If it were up to consumers, where would they prefer to buy a car? That is the question posed by the chairman of the National Automobile Dealers Association (NADA), Jeff Carlson, who answered his own question, saying consumers prefer the status quo conventional car dealer model, according to Electrek . A recent Harris Poll, suggests otherwise, that consumers are not satisfied with the traditional dealership model.
Carlson was addressing the Automotive Press Association. His opinion is consumers prefer traditional car dealers because they can haggle over prices and get discounts. He stated they prefer that method over Tesla Motor’s retail model where car prices are not negotiated.
The 2016 Beepi Consumer Automotive Index based on an online Harris Poll survey — admittedly conducted on behalf of a nontraditional car sales outlet — surveyed 2,135 American adults about their feelings about buying cars through dealers. Of those polled, 61 percent believed they were taken advantage of at dealerships and 87 percent found one or more elements of car shopping at dealers they dislike. When it comes to negotiating, 24 percent said they would rather have a root canal than negotiate with a car dealer.

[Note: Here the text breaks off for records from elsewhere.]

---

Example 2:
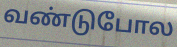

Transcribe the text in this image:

வண்டுபோல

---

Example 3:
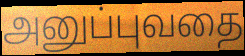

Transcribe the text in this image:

அனுப்புவதை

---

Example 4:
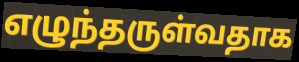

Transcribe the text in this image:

எழுந்தருள்வதாக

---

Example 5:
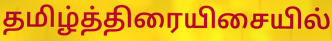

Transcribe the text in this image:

தமிழ்த்திரையிசையில்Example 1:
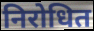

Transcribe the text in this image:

निरोधित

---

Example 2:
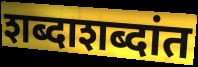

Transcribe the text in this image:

शब्दाशब्दांत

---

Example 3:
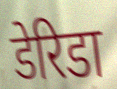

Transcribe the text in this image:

डेरिडा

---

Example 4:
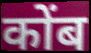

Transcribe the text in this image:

कोंब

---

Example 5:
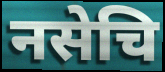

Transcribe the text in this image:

नसेचि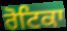
ਰੋਟਿਕਾ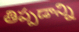
తిప్పడాన్నిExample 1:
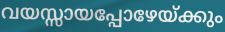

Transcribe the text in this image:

വയസ്സായപ്പോഴേയ്ക്കും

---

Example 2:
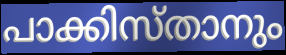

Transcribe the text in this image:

പാക്കിസ്താനും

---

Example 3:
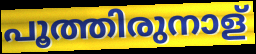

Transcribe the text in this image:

പൂത്തിരുനാള്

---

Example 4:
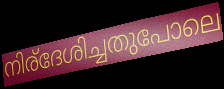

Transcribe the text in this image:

നിര്ദേശിച്ചതുപോലെ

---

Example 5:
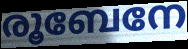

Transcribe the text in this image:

രൂബേനേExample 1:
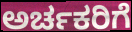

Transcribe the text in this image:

ಅರ್ಚಕರಿಗೆ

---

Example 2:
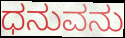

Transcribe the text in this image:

ಧನುವನು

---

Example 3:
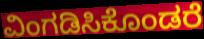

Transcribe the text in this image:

Among parents with kids under 18, 80 percent “would rather do anything else unpleasant.”
In Carlson’s presentation, he mentioned a 2015 Phoenix Center study that found consumers often receive discounts worth hundreds of dollars when buying new cars and that competition between dealers often results in lower prices.

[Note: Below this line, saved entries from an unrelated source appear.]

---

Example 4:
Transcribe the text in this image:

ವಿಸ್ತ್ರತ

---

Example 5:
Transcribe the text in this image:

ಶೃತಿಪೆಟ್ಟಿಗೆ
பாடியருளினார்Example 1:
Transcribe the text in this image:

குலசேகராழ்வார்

The NADA and some of its associated state car dealer associations have successfully argued against Tesla’s direct sales, with no discount model in several states, including North Carolina and Michigan.
In Michigan, the Federal Trade Commission (FTC) sided with Tesla, stating, “Absent some legitimate public purpose, consumers would be better served if the choice of distribution method were left to motor vehicle manufacturers and the consumers to whom they sell their products.” In July, 400 Tesla owners in Michigan banded together to give test rides to prospective Tesla buyers, who would then have to go out of state to buy and get service for a Tesla vehicle.